**Work required**
Transcribe the records from their first line up to and including the line that contains "экологического износа".
┄┄┄┄┄┄
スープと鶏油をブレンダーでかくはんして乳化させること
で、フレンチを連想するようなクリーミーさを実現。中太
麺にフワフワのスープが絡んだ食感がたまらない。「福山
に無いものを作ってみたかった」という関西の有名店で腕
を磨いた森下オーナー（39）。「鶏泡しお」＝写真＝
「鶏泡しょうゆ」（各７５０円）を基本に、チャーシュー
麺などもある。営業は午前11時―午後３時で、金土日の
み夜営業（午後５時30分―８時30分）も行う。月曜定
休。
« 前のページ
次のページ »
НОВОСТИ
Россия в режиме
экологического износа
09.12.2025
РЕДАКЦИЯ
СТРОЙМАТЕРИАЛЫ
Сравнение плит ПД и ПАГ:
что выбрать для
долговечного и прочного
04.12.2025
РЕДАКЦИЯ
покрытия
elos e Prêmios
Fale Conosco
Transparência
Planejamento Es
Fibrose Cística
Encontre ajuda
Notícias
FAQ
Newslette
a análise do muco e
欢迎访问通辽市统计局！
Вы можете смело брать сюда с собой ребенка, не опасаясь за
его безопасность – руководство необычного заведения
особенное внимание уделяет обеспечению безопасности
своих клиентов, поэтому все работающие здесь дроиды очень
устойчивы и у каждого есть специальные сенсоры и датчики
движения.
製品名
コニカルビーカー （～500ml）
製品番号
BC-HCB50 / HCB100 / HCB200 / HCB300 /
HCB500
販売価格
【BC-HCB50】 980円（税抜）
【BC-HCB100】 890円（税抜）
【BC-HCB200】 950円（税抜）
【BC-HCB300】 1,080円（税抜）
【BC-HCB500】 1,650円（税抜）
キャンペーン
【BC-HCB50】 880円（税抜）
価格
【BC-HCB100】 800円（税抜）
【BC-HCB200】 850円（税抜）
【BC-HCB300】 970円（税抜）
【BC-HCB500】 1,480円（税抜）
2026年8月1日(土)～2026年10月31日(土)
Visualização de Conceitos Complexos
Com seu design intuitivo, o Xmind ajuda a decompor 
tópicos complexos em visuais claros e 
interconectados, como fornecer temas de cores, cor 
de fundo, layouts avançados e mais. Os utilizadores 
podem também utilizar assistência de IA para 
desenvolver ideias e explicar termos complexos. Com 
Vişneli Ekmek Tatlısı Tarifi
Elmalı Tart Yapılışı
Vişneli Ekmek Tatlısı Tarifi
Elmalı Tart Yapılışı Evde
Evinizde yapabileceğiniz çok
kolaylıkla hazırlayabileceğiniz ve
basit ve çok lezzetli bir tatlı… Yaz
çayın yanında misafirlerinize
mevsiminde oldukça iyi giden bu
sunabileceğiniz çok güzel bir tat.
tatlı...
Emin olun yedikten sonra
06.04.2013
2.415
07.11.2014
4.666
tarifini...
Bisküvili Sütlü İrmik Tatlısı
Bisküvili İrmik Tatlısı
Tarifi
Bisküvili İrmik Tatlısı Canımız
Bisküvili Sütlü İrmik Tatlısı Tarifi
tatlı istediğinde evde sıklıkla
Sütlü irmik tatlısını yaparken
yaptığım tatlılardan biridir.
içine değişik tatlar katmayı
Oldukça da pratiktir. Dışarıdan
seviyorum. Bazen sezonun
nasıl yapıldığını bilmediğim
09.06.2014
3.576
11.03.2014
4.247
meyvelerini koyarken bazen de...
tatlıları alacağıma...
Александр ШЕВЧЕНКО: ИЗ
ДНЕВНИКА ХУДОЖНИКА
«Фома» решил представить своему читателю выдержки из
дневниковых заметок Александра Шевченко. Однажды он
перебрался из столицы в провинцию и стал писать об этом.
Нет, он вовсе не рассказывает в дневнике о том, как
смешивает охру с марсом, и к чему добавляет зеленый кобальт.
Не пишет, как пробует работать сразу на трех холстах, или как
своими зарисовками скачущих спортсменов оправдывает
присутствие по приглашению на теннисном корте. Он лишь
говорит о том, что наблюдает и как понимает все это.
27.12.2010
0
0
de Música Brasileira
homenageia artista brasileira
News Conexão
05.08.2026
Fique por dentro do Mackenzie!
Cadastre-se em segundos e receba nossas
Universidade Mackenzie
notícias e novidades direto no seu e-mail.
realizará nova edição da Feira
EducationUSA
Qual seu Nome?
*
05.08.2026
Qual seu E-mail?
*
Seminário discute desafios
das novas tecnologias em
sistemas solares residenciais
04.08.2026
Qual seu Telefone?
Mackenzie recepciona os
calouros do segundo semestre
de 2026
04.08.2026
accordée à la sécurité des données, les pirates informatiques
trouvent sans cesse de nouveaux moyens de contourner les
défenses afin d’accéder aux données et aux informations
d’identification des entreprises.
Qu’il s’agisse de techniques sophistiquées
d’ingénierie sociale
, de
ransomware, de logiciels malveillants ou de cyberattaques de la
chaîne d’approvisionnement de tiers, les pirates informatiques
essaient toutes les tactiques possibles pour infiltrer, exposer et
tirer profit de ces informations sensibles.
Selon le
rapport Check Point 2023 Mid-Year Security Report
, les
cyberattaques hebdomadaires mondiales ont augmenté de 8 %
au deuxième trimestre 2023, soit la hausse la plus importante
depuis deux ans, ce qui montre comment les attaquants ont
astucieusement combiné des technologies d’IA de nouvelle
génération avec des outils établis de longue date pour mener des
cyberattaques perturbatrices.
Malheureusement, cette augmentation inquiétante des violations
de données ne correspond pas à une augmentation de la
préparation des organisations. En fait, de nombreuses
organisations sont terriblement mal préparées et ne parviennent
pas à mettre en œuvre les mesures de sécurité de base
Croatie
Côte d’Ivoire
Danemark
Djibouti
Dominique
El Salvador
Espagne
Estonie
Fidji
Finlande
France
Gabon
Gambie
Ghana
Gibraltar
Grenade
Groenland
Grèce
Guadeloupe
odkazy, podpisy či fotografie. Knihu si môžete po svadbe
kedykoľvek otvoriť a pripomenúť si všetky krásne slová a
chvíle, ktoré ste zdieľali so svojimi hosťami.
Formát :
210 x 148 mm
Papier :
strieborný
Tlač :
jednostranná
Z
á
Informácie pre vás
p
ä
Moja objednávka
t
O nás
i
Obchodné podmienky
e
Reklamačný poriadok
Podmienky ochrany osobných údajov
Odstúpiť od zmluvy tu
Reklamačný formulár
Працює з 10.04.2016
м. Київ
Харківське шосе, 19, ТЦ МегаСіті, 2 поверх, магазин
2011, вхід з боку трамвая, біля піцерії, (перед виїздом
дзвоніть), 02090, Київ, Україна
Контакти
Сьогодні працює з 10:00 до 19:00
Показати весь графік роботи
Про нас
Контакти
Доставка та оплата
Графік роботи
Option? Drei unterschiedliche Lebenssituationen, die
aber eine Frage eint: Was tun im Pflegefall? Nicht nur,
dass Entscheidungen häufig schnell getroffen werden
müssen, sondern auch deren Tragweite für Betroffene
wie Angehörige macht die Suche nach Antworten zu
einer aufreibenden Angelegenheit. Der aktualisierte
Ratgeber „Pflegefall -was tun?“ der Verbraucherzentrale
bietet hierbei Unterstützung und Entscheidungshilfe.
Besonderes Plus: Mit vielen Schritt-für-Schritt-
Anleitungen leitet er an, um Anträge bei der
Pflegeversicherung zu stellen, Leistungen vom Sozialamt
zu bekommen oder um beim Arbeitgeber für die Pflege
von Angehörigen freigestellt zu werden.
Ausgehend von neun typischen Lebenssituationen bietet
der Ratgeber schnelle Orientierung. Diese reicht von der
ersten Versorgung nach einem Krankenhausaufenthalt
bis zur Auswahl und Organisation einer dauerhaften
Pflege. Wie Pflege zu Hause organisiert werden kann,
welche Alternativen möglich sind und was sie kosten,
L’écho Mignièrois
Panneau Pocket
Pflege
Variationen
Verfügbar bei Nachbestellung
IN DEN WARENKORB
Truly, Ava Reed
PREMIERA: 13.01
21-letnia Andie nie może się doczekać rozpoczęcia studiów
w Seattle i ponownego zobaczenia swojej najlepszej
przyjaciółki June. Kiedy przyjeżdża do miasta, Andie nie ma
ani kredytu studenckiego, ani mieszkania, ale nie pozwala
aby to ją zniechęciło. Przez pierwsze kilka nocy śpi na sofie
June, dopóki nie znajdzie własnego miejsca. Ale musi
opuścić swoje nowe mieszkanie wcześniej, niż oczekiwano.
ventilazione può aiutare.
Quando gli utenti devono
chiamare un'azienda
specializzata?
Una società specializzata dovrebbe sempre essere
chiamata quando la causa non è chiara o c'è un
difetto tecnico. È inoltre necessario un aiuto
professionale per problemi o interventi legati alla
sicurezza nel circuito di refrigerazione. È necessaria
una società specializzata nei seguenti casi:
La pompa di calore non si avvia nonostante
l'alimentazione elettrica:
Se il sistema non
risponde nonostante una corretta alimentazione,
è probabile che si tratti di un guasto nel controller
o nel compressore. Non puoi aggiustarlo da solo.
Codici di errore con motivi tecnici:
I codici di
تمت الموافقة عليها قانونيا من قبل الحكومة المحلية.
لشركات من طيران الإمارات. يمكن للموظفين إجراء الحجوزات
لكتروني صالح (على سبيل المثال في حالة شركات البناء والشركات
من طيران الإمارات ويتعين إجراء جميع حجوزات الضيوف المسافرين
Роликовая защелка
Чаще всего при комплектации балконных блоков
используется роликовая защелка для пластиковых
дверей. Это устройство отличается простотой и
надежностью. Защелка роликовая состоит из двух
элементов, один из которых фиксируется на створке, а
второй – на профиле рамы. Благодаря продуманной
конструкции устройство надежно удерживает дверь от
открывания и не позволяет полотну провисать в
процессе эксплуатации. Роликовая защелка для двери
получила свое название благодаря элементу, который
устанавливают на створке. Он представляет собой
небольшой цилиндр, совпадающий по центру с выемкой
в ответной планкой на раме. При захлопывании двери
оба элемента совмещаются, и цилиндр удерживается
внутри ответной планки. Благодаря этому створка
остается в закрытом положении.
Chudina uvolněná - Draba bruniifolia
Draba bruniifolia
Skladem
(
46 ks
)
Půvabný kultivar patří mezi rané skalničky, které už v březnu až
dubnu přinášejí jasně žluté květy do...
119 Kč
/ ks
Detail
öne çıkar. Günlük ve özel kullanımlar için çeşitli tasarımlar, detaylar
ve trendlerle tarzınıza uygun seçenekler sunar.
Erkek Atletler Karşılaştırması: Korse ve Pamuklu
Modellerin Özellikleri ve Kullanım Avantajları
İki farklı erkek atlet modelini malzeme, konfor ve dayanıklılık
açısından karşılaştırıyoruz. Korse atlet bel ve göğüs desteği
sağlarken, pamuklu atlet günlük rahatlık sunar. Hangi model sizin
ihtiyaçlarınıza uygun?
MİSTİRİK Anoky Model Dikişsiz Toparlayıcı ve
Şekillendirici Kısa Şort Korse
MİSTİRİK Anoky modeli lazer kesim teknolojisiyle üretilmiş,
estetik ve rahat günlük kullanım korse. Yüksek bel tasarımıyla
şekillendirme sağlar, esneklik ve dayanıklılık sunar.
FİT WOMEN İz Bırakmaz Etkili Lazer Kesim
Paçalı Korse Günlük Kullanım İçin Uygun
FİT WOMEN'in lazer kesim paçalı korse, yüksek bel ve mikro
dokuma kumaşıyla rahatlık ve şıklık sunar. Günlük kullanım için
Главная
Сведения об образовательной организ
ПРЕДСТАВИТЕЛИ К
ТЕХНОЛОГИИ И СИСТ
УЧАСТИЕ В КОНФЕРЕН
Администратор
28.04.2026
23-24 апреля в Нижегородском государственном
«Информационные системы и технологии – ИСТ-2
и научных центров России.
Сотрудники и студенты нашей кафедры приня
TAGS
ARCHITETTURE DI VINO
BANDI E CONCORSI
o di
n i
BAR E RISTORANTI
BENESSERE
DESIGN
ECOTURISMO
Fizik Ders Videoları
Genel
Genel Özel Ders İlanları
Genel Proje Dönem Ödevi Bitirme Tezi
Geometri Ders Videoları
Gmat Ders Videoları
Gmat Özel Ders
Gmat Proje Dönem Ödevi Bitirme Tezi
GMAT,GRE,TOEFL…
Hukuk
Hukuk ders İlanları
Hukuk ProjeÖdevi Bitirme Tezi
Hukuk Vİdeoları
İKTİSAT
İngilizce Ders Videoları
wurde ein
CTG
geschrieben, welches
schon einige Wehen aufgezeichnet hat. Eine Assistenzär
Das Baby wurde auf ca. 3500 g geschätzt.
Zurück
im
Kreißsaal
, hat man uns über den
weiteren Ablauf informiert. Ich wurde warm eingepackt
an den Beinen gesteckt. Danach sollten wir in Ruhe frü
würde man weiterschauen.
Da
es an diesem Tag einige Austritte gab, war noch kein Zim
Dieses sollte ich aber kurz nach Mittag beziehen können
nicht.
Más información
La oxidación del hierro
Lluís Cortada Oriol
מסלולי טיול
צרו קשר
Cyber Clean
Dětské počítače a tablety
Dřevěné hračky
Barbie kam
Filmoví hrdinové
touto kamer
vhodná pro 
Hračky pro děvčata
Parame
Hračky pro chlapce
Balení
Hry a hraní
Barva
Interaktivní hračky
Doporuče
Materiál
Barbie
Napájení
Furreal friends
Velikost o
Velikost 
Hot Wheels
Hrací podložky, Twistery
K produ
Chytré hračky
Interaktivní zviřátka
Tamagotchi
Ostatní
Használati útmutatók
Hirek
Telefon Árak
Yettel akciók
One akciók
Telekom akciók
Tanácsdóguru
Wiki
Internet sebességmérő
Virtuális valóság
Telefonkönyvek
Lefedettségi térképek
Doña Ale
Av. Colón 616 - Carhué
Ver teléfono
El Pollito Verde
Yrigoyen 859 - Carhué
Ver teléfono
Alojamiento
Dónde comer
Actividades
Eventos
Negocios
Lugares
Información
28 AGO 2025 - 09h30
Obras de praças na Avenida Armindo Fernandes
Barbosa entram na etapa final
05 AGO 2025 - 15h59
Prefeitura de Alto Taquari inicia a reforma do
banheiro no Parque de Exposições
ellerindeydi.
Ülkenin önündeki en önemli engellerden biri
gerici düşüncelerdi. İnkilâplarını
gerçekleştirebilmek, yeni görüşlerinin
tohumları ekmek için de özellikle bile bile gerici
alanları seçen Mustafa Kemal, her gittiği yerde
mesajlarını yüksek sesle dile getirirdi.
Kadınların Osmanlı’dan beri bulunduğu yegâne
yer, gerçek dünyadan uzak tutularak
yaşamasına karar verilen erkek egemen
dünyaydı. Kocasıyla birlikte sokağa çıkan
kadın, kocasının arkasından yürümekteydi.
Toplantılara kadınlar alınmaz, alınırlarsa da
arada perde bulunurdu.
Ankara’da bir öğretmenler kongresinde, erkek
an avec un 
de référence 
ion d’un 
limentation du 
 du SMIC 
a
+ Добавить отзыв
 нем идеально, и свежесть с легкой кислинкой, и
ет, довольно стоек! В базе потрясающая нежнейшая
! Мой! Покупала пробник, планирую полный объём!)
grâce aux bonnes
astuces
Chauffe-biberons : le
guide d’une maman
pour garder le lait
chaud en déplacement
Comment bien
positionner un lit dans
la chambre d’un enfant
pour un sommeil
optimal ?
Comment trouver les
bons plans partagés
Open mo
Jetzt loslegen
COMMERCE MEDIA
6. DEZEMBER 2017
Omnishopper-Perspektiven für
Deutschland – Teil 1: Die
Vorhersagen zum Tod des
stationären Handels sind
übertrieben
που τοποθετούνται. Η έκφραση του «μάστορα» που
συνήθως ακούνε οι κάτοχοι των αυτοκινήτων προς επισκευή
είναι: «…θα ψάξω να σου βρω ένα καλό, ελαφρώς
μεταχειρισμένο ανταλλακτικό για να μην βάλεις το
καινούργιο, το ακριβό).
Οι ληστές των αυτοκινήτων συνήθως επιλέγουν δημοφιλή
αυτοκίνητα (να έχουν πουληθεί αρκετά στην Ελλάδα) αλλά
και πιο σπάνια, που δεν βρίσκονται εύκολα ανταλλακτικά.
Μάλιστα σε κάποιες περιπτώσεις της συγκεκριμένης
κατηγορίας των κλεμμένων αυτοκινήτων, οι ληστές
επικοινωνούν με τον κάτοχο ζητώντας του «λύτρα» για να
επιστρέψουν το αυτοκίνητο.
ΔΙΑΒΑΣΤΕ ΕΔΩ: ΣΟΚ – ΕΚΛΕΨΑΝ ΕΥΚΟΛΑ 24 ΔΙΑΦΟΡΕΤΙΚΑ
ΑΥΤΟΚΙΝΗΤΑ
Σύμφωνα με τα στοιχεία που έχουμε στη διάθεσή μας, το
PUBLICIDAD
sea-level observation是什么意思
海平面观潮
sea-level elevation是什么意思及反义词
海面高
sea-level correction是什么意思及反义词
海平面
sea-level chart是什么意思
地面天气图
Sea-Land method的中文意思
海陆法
┄┄┄┄┄┄
**Your response**
スープと鶏油をブレンダーでかくはんして乳化させること
で、フレンチを連想するようなクリーミーさを実現。中太
麺にフワフワのスープが絡んだ食感がたまらない。「福山
に無いものを作ってみたかった」という関西の有名店で腕
を磨いた森下オーナー（39）。「鶏泡しお」＝写真＝
「鶏泡しょうゆ」（各７５０円）を基本に、チャーシュー
麺などもある。営業は午前11時―午後３時で、金土日の
み夜営業（午後５時30分―８時30分）も行う。月曜定
休。
« 前のページ
次のページ »
НОВОСТИ
Россия в режиме
экологического износа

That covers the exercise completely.